Just as is true with the solidspace equivalents, many of the methods used in this sort of ‘virtual protesting’ are considered acts of terrorism or crime by authoritarian structures. (It is worth noting that most web sites and cyberspaces have ‘free speech zones’ where expression of certain kinds is allowed, the actions described here deny the restriction of those spaces and reclaim the cyberspace as a public forum.) The tools of cyberenvironmental activism include:
Civil Disobedience: refusal to participate in online activities, refusal to follow unjust rules online.
Sit-ins, aka “denial-of-service-attack”: visiting and refreshing a site en mass to the point of crashing it or preventing other visitors from accessing the site.
Graffiti: hacking sites and posting political messages.
Boycott, aka the “auction attack”: negative rating attacks on cybermarketplace sellers to prevent commerce.
Letter Writing: Email flooding, sending more email than the recipients inbox can handle.
What distinguishes cyberenvironmental activism from cyberenvironmentalism? Cyber-Activism does not rely on scientific research or a pragmatic approach, but rather on that aspect of the human spirit that demands immediate action when we witness injustice. Cyberenvironmentalism might serve to “agitate, educate and organize,” while Cyber-Activism takes direct ‘violent’ or ‘non-violent’ action against the barriers to social justice in cyberspace.

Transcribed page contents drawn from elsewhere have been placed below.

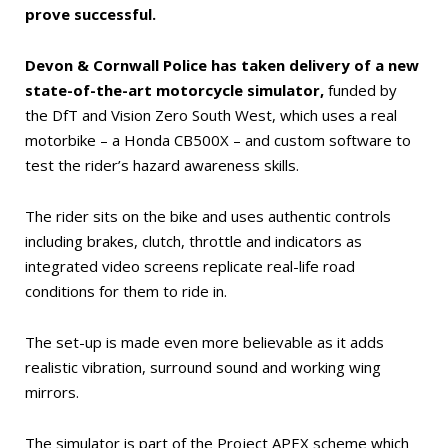
prove successful.
Devon & Cornwall Police has taken delivery of a new
state-of-the-art motorcycle simulator,
funded by
the DfT and Vision Zero South West, which uses a real
motorbike – a Honda CB500X – and custom software to
test the rider’s hazard awareness skills.
The rider sits on the bike and uses authentic controls
including brakes, clutch, throttle and indicators as
integrated video screens replicate real-life road
conditions for them to ride in.
The set-up is made even more believable as it adds
realistic vibration, surround sound and working wing
mirrors.
The simulator is part of the Project APEX scheme which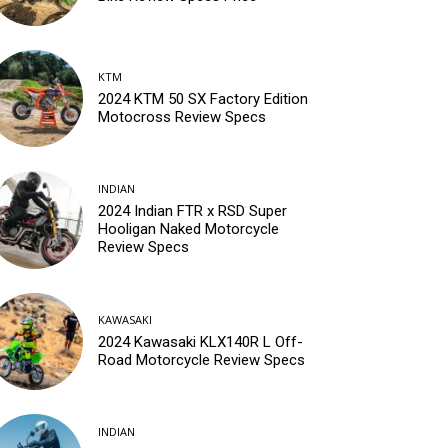
KTM
2024 KTM 50 SX Factory Edition
Motocross Review Specs
INDIAN
2024 Indian FTR x RSD Super
Hooligan Naked Motorcycle
Review Specs
KAWASAKI
2024 Kawasaki KLX140R L Off-
Road Motorcycle Review Specs
INDIAN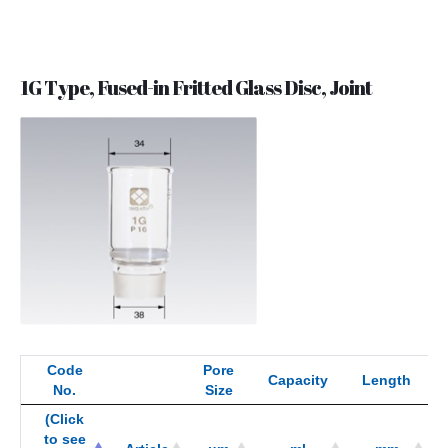
1G Type, Fused-in Fritted Glass Disc, Joint
Code
Pore
Capacity
Length
No.
Size
(Click
to see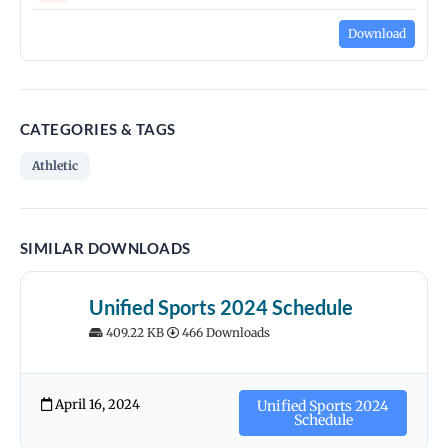
Download
CATEGORIES & TAGS
Athletic
SIMILAR DOWNLOADS
Unified Sports 2024 Schedule
409.22 KB
466 Downloads
April 16, 2024
Unified Sports 2024
Schedule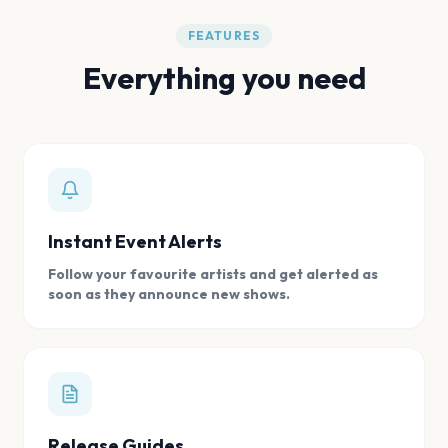
FEATURES
Everything you need
Instant Event Alerts
Follow your favourite artists and get alerted as
soon as they announce new shows.
Release Guides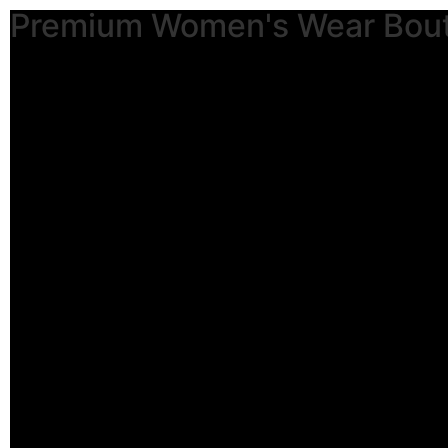
Premium Women's Wear Bou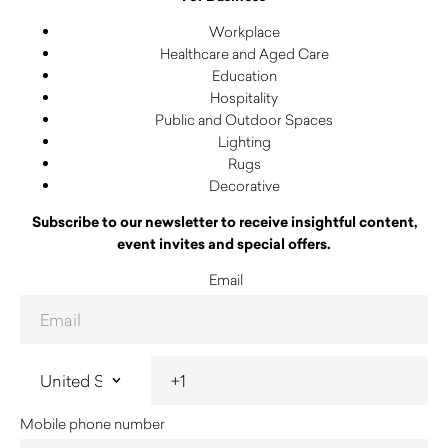
Workplace
Healthcare and Aged Care
Education
Hospitality
Public and Outdoor Spaces
Lighting
Rugs
Decorative
Subscribe to our newsletter to receive insightful content,
event invites and special offers.
Email
Mobile phone number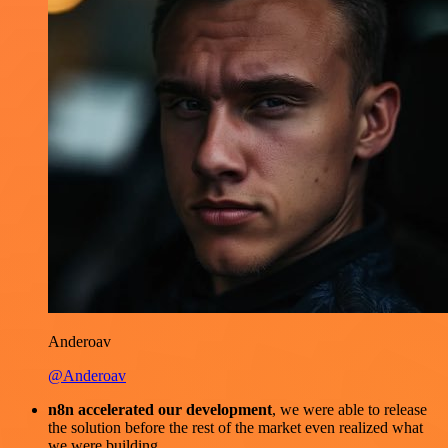
Anderoav
@Anderoav
n8n accelerated our development
, we were able to release
the solution before the rest of the market even realized what
we were building.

Why does the human spirit demand we engage in cyberenvironmental activism? Religion. Socialist theologian Paul Tillich defines Religion as that which is ultimate, infinite and unconditional in our spiritual life; ultimate concern. Tillich proposes this ultimate concern manifests as the unconditional seriousness of the moral demand. Activism is a religious practice, we engage in activism because we MUST. The “schizophrenic split” between theologians and scientists that Tillich examines can be a source of creative potential – within that chaotic area exists an opportunity for revolution.